When we are experiencing the same issues, whether they be broad or specific, the answer is always us. We are the common denominator. We are the ultimate deciders in how we approach, love, respect, and trust people. And it all begins and ends with how we approach, love, respect and trust ourselves.
Life is short. If you’re warm, fed, moderately healthy and still breathing, then it’s time to buck up and recognize you hold the key to your happiness or unhappiness, no one else.
We all have an internal compass and we are smart enough to follow it if we’d just release all the expectations and bullshit we carried from our past, shut the thinking mind off every now and again and choose gratitude over complaint, optimism over pissiness, humility over blame.
There’s always something to be learned. Even if your partner cheats on you, lies to you, betrays you, there’s something to be gleaned from this. Throwing fault assigns winners and losers like relationships are some sick game. They’re far too complex to have definitive sides, and when love is true, real, there is no side. Love just is. We accept and have chosen our current circumstances, so even when they crumble we must take responsibility for our part and move forward wiser.
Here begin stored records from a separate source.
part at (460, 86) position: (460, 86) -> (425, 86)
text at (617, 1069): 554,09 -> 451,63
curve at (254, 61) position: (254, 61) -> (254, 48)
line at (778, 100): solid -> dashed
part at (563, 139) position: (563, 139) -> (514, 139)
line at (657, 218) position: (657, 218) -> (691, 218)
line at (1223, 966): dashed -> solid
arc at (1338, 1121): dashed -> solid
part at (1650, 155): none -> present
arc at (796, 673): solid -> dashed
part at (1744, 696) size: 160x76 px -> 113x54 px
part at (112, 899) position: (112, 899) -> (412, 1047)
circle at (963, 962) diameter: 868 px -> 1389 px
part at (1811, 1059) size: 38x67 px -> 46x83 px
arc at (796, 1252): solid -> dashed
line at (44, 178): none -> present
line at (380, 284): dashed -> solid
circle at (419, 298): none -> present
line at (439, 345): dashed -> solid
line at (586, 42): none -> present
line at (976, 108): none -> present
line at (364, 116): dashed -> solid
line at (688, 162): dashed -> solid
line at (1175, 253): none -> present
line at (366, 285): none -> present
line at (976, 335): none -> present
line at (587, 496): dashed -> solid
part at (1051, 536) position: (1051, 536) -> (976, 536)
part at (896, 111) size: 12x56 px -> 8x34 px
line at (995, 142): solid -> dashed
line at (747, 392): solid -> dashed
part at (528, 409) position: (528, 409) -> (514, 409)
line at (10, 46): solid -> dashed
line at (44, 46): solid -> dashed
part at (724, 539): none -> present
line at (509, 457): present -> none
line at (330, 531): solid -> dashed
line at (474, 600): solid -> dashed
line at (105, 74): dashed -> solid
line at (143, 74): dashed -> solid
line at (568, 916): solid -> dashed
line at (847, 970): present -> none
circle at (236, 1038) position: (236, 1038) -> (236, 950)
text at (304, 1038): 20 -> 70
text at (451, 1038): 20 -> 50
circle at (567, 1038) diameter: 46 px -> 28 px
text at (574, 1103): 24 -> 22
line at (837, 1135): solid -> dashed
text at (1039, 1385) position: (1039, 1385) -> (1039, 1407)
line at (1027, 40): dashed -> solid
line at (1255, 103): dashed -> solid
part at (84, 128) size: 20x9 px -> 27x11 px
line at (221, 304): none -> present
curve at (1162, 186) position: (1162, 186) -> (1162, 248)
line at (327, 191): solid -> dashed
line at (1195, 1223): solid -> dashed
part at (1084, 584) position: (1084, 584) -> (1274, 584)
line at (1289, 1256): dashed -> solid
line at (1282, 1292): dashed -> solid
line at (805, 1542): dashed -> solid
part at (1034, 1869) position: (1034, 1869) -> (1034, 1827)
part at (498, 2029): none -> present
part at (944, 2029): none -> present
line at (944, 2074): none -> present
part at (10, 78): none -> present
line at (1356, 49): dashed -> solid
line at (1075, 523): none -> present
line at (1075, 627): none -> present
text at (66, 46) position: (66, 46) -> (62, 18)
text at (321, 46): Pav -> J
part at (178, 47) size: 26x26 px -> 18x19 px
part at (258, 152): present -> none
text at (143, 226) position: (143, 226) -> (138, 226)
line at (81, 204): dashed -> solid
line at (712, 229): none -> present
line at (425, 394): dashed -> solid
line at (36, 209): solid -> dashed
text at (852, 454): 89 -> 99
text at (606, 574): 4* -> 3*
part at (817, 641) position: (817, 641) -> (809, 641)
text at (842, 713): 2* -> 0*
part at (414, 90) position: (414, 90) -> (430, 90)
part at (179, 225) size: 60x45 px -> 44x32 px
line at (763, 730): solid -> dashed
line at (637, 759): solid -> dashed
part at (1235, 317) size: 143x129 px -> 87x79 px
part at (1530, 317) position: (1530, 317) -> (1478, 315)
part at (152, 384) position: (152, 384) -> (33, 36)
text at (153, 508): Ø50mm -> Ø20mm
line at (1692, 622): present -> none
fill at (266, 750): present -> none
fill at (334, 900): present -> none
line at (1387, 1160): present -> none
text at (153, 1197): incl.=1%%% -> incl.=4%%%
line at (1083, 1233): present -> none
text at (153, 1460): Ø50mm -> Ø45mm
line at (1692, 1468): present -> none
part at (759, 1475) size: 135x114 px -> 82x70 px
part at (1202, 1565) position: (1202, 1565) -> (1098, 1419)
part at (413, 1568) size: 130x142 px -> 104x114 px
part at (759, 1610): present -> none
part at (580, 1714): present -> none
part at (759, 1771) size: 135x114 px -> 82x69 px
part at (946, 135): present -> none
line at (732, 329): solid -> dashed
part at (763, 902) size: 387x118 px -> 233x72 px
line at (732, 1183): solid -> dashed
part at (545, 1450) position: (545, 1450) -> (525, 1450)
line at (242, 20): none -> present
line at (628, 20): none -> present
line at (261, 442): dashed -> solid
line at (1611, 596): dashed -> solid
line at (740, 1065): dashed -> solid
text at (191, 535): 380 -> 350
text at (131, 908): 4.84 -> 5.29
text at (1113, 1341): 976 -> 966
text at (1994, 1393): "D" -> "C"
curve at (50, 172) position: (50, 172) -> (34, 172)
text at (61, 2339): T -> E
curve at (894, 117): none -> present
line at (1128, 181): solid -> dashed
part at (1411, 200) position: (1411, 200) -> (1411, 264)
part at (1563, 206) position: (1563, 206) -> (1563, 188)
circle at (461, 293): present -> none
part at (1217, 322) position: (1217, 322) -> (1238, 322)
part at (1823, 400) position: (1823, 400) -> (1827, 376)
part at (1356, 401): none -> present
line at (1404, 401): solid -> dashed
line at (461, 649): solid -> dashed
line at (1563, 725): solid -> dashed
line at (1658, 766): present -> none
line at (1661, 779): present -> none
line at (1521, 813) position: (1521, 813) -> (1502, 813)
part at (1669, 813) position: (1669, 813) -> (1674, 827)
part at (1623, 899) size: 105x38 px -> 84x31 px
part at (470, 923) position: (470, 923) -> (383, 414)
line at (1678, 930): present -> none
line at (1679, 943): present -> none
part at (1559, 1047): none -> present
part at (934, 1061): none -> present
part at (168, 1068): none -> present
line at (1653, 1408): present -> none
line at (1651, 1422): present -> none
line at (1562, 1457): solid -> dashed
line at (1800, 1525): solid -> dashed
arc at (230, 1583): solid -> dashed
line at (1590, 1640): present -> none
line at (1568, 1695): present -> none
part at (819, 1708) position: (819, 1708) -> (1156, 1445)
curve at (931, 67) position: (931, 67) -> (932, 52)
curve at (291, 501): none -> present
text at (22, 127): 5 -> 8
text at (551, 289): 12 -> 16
To look back and imagine where my life would be NOW had I gotten my way THEN is nearly terrifying! I may not have taken the steps and made the decisions which led to becoming a teacher, writer, and all around more compassionate, humble, softer person. I also wouldn't have met the extraordinary people who teach me in positive ways every day, whether they know it or not. Life has a way of chiseling away at our rigid exterior, leaving us raw and exposed, with the choice to run and ride, or rise and shine.
I choose to shine. I accept Nos and failures, rejections and disappointments just as I accept Yeses, successes, embraces and excitement: with gratitude. Both will be staples in my life as long as I’m able to live it, so the happier choice for my soul and ultimately the more positive choice for those around me is to expect life to hand me a beautiful bouquet of flowers that are budding, blossoming and wilting, and to work with what I’m given with the tools that cannot be destroyed: my breath, my heart, my intelligence.
There is something deep within your being that is resilient above all else. When the world dissolves and changes around you, what is still standing? Begin the day connected to that part in you, feeling grateful for each breath and open to learn lessons, make new connections and dream new dreams.
Nothing can destroy your essence, rise feeling empowered to write a new story of your life each day, revising and adapting as needed.